As Mr. Gardner, the DOJ attorney, explained, this is a very “fluid” situation – meaning he does not know what the President is saying or why he is saying it. Judge Hazel ordered a hearing on July 5, at which time the government must either agree to an order saying it would not include a citizenship question, or re-start the lawsuit to see to what extent the plaintiffs have been harmed by the government’s actions. This being the July 4 weekend, the DOJ lawyers asked if they could hold the hearing on Monday. The judge responded, “no.” The time was slipping away, already, he noted.

In an ordinary lawsuit, the judge would insist the client attend the next hearing, so the judge can be sure the lawyer is speaking for his client. In this case, the two DOJ lawyers were able to assure the judge they were as surmised as Judge Hazel was by Pres. Trump’s tweet. Otherwise, in an ordinary case, most judges would insist the client attend the next hearing.

And, as the hearing closed on July 3, one of the plaintiff lawyers pointed out to the judge that the Administration had been saying for months that June 30, 2019 was a hard and fast deadline. Given the President’s tweet, that appears to not be true. Of course, the judge could not disagree. He could only acknowledge the obvious.

So, yes, a President who cannot harness his team to pull in the same direction and cannot restrain his tweets long enough for his lawyer to enjoy a day off is a poor client indeed.

Once again, the President has attacked a federal judge, claiming the judge is based. Judge Amit Mehta found that it was “simply unfathomable” that a Congress that is constitutionally authorized to remove the president cannot investigate that that same president. The judge was denying a request from the White House to stop a subpoena to Pres. Trump’s accounting firm for his financial records. It ought to be self-evident that a body that can remove a president from office can also investigate that president. See CNN news report. But, Pres. Trump is one of the most litigious presidents we have ever had. He has often pursued frivolous legal theories.

And, as he has been doing since 2016, he again attacks Judge Mehta saying he is biased because he was appointed by Pres. Obama. After 20 plus years dealing with that same judiciary, I can say with some authority that yes, who appoints a particular judge does give some clues to how that judge may rule. But, that possible political leaning never works 100% or even 90% of the time.

More importantly, a person of reponsibility like the president should never engage in acts which undermine the judiciary. These attacks on the judiciary have become a running theme in the ABA Bar Journal. That concern reflects the concern for all judges that their authority is often tenuous. In the courtroom, there can be 30 criminal defendants and just one or two bailiffs. What keeps folks in line is often the perception of authority. If we lose that perception, then the safety of many judges is placed at risk. Responsible persons do not talk that way about judges.

In another case about immigrants, Pres. Trump’s racist remarks about immigrants were used as evidence against him.
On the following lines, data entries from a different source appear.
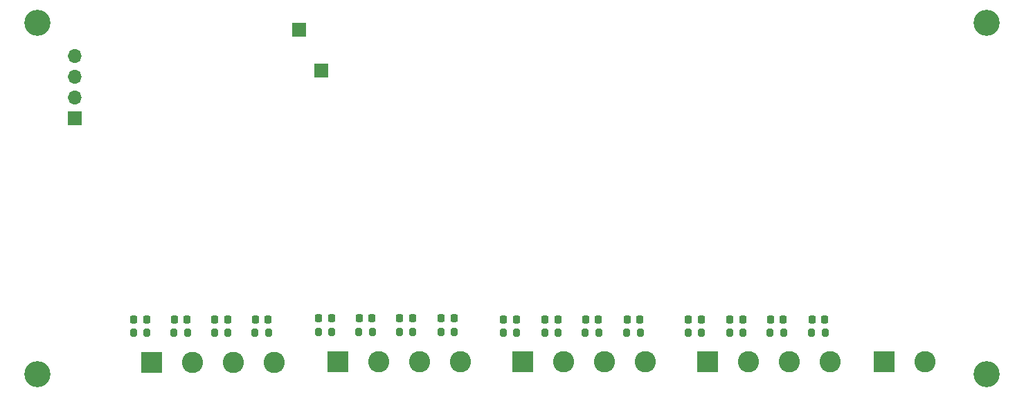
<source format=gbs>
%TF.GenerationSoftware,KiCad,Pcbnew,(6.0.0)*%
%TF.CreationDate,2022-10-09T23:28:55-04:00*%
%TF.ProjectId,i2c 24vout,69326320-3234-4766-9f75-742e6b696361,rev?*%
%TF.SameCoordinates,Original*%
%TF.FileFunction,Soldermask,Bot*%
%TF.FilePolarity,Negative*%
%FSLAX46Y46*%
G04 Gerber Fmt 4.6, Leading zero omitted, Abs format (unit mm)*
G04 Created by KiCad (PCBNEW (6.0.0)) date 2022-10-09 23:28:55*
%MOMM*%
%LPD*%
G01*
G04 APERTURE LIST*
G04 Aperture macros list*
%AMRoundRect*
0 Rectangle with rounded corners*
0 $1 Rounding radius*
0 $2 $3 $4 $5 $6 $7 $8 $9 X,Y pos of 4 corners*
0 Add a 4 corners polygon primitive as box body*
4,1,4,$2,$3,$4,$5,$6,$7,$8,$9,$2,$3,0*
0 Add four circle primitives for the rounded corners*
1,1,$1+$1,$2,$3*
1,1,$1+$1,$4,$5*
1,1,$1+$1,$6,$7*
1,1,$1+$1,$8,$9*
0 Add four rect primitives between the rounded corners*
20,1,$1+$1,$2,$3,$4,$5,0*
20,1,$1+$1,$4,$5,$6,$7,0*
20,1,$1+$1,$6,$7,$8,$9,0*
20,1,$1+$1,$8,$9,$2,$3,0*%
G04 Aperture macros list end*
%ADD10R,2.600000X2.600000*%
%ADD11C,2.600000*%
%ADD12C,3.200000*%
%ADD13R,1.700000X1.700000*%
%ADD14O,1.700000X1.700000*%
%ADD15RoundRect,0.200000X0.200000X0.275000X-0.200000X0.275000X-0.200000X-0.275000X0.200000X-0.275000X0*%
%ADD16RoundRect,0.225000X0.225000X0.250000X-0.225000X0.250000X-0.225000X-0.250000X0.225000X-0.250000X0*%
G04 APERTURE END LIST*
D10*
%TO.C,J1*%
X197946000Y-125313000D03*
D11*
X202946000Y-125313000D03*
%TD*%
D10*
%TO.C,J4*%
X153703000Y-125313000D03*
D11*
X158703000Y-125313000D03*
X163703000Y-125313000D03*
X168703000Y-125313000D03*
%TD*%
D10*
%TO.C,J2*%
X108364000Y-125440000D03*
D11*
X113364000Y-125440000D03*
X118364000Y-125440000D03*
X123364000Y-125440000D03*
%TD*%
D12*
%TO.C,REF\u002A\u002A*%
X94400000Y-83834000D03*
%TD*%
D10*
%TO.C,J3*%
X131097000Y-125313000D03*
D11*
X136097000Y-125313000D03*
X141097000Y-125313000D03*
X146097000Y-125313000D03*
%TD*%
D13*
%TO.C,J6*%
X99000000Y-95544000D03*
D14*
X99000000Y-93004000D03*
X99000000Y-90464000D03*
X99000000Y-87924000D03*
%TD*%
D10*
%TO.C,J5*%
X176309000Y-125313000D03*
D11*
X181309000Y-125313000D03*
X186309000Y-125313000D03*
X191309000Y-125313000D03*
%TD*%
D13*
%TO.C,J9*%
X129072000Y-89702000D03*
%TD*%
D12*
%TO.C,REF\u002A\u002A*%
X210479000Y-83834000D03*
%TD*%
D13*
%TO.C,J8*%
X126405000Y-84749000D03*
%TD*%
D12*
%TO.C,REF\u002A\u002A*%
X210479000Y-126913000D03*
%TD*%
%TO.C,REF\u002A\u002A*%
X94400000Y-126913000D03*
%TD*%
D15*
%TO.C,R21*%
X130405000Y-121706000D03*
X128755000Y-121706000D03*
%TD*%
D16*
%TO.C,C15*%
X185600000Y-120182000D03*
X184050000Y-120182000D03*
%TD*%
%TO.C,C12*%
X168074000Y-120182000D03*
X166524000Y-120182000D03*
%TD*%
D15*
%TO.C,R24*%
X145391000Y-121706000D03*
X143741000Y-121706000D03*
%TD*%
D16*
%TO.C,C1*%
X107749000Y-120182000D03*
X106199000Y-120182000D03*
%TD*%
%TO.C,C14*%
X180647000Y-120182000D03*
X179097000Y-120182000D03*
%TD*%
D15*
%TO.C,R18*%
X112752000Y-121833000D03*
X111102000Y-121833000D03*
%TD*%
%TO.C,R32*%
X190730000Y-121833000D03*
X189080000Y-121833000D03*
%TD*%
D16*
%TO.C,C10*%
X158041000Y-120182000D03*
X156491000Y-120182000D03*
%TD*%
%TO.C,C11*%
X162994000Y-120182000D03*
X161444000Y-120182000D03*
%TD*%
D15*
%TO.C,R27*%
X163044000Y-121833000D03*
X161394000Y-121833000D03*
%TD*%
D16*
%TO.C,C8*%
X145341000Y-120055000D03*
X143791000Y-120055000D03*
%TD*%
%TO.C,C7*%
X140261000Y-120055000D03*
X138711000Y-120055000D03*
%TD*%
D15*
%TO.C,R29*%
X175617000Y-121833000D03*
X173967000Y-121833000D03*
%TD*%
%TO.C,R19*%
X117705000Y-121833000D03*
X116055000Y-121833000D03*
%TD*%
%TO.C,R25*%
X153011000Y-121833000D03*
X151361000Y-121833000D03*
%TD*%
D16*
%TO.C,C16*%
X190693000Y-120182000D03*
X189143000Y-120182000D03*
%TD*%
D15*
%TO.C,R20*%
X122658000Y-121833000D03*
X121008000Y-121833000D03*
%TD*%
D16*
%TO.C,C6*%
X135308000Y-120055000D03*
X133758000Y-120055000D03*
%TD*%
D15*
%TO.C,R23*%
X140311000Y-121706000D03*
X138661000Y-121706000D03*
%TD*%
D16*
%TO.C,C2*%
X112702000Y-120182000D03*
X111152000Y-120182000D03*
%TD*%
%TO.C,C13*%
X175567000Y-120182000D03*
X174017000Y-120182000D03*
%TD*%
D15*
%TO.C,R17*%
X107799000Y-121833000D03*
X106149000Y-121833000D03*
%TD*%
%TO.C,R28*%
X168124000Y-121833000D03*
X166474000Y-121833000D03*
%TD*%
%TO.C,R22*%
X135358000Y-121706000D03*
X133708000Y-121706000D03*
%TD*%
D16*
%TO.C,C3*%
X117655000Y-120182000D03*
X116105000Y-120182000D03*
%TD*%
%TO.C,C5*%
X130355000Y-120055000D03*
X128805000Y-120055000D03*
%TD*%
D15*
%TO.C,R26*%
X158091000Y-121833000D03*
X156441000Y-121833000D03*
%TD*%
D16*
%TO.C,C4*%
X122608000Y-120182000D03*
X121058000Y-120182000D03*
%TD*%
D15*
%TO.C,R31*%
X185650000Y-121833000D03*
X184000000Y-121833000D03*
%TD*%
%TO.C,R30*%
X180697000Y-121833000D03*
X179047000Y-121833000D03*
%TD*%
D16*
%TO.C,C9*%
X152961000Y-120182000D03*
X151411000Y-120182000D03*
%TD*%
M02*

</source>
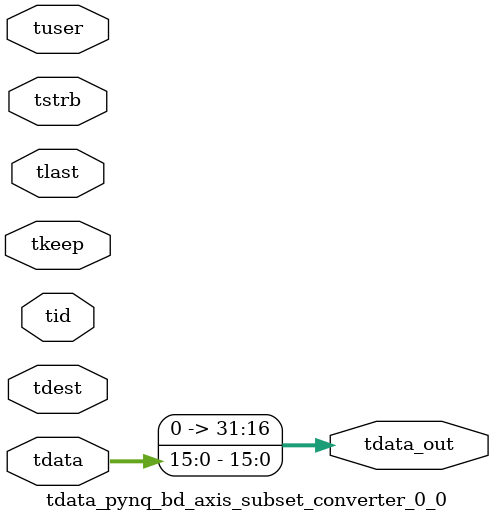
<source format=v>


`timescale 1ps/1ps

module tdata_pynq_bd_axis_subset_converter_0_0 #
(
parameter C_S_AXIS_TDATA_WIDTH = 32,
parameter C_S_AXIS_TUSER_WIDTH = 0,
parameter C_S_AXIS_TID_WIDTH   = 0,
parameter C_S_AXIS_TDEST_WIDTH = 0,
parameter C_M_AXIS_TDATA_WIDTH = 32
)
(
input  [(C_S_AXIS_TDATA_WIDTH == 0 ? 1 : C_S_AXIS_TDATA_WIDTH)-1:0     ] tdata,
input  [(C_S_AXIS_TUSER_WIDTH == 0 ? 1 : C_S_AXIS_TUSER_WIDTH)-1:0     ] tuser,
input  [(C_S_AXIS_TID_WIDTH   == 0 ? 1 : C_S_AXIS_TID_WIDTH)-1:0       ] tid,
input  [(C_S_AXIS_TDEST_WIDTH == 0 ? 1 : C_S_AXIS_TDEST_WIDTH)-1:0     ] tdest,
input  [(C_S_AXIS_TDATA_WIDTH/8)-1:0 ] tkeep,
input  [(C_S_AXIS_TDATA_WIDTH/8)-1:0 ] tstrb,
input                                                                    tlast,
output [C_M_AXIS_TDATA_WIDTH-1:0] tdata_out
);

assign tdata_out = {tdata[15:0]};

endmodule


</source>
This judge, Edward Chen in San Fransisco, ruled in favor of the immigrants partly based on the President’s comments about Mexican immigrants, about Muslims and about immigrants from some African countries. Judge Chen ruled that to the extent the President had influence on the head of Homeland Security Department may have implemented certain restrictions due to the President’s wishes.

The lawsuit seeks to stop Homeland Security from ending provisions allowing immigrations from from El Salvador, Sudan, Nicaragua, and Haiti. Judge Chen found there was evidence that Pres. Trump harbors animus against non-white, non-European immigrants.  See CBS news report here.

I previously wrote about Pres. Trump’s racist comments here. It is exceedingly unwise to make comments like that. Some court decisions have chosen to overlook his comments, finding most of them were made during the campaign. But, in every lawsuit about immigration, those comments become key issues.

Those racist comments may help his election chances, but they undermine his immigration policies. But, I suppose he knows all this and has chosen to emphasize election viability.